● **TASK BRIEF**
From the entries below, please gather each line containing the string "ground".
▬▬▬▬▬▬
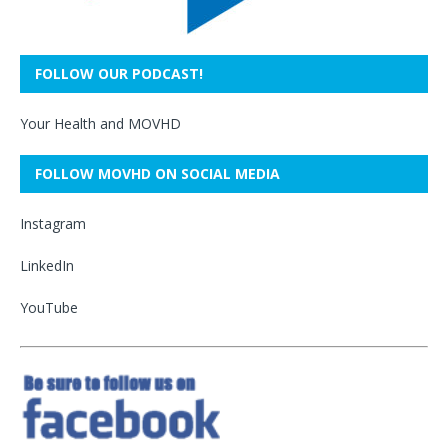
FOLLOW OUR PODCAST!
Your Health and MOVHD
FOLLOW MOVHD ON SOCIAL MEDIA
Instagram
LinkedIn
YouTube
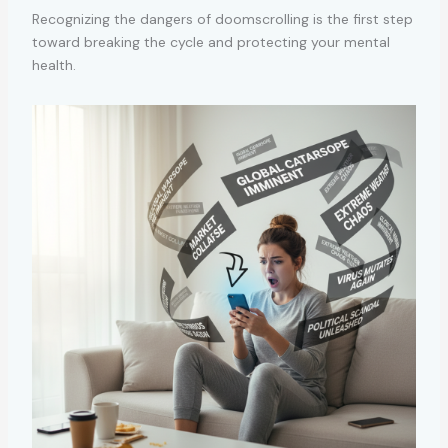
Recognizing the dangers of doomscrolling is the first step
toward breaking the cycle and protecting your mental
health.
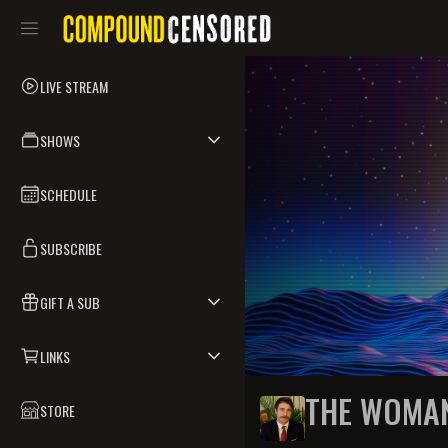
LIVE STREAM
SHOWS
SCHEDULE
SUBSCRIBE
GIFT A SUB
LINKS
THE WOMA
STORE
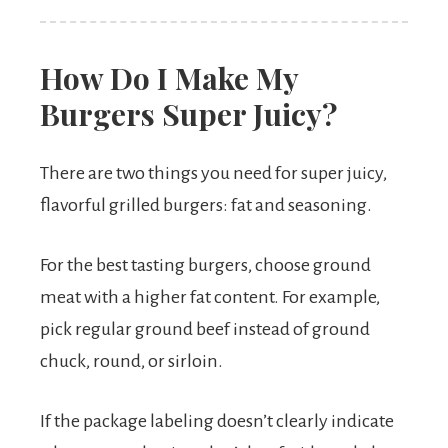
How Do I Make My
Burgers Super Juicy?
There are two things you need for super juicy,
flavorful grilled burgers: fat and seasoning.
For the best tasting burgers, choose ground
meat with a higher fat content. For example,
pick regular ground beef instead of ground
chuck, round, or sirloin.
If the package labeling doesn’t clearly indicate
▬▬▬▬▬▬
● **EXERCISE OUTPUT**
For the best tasting burgers, choose ground
pick regular ground beef instead of ground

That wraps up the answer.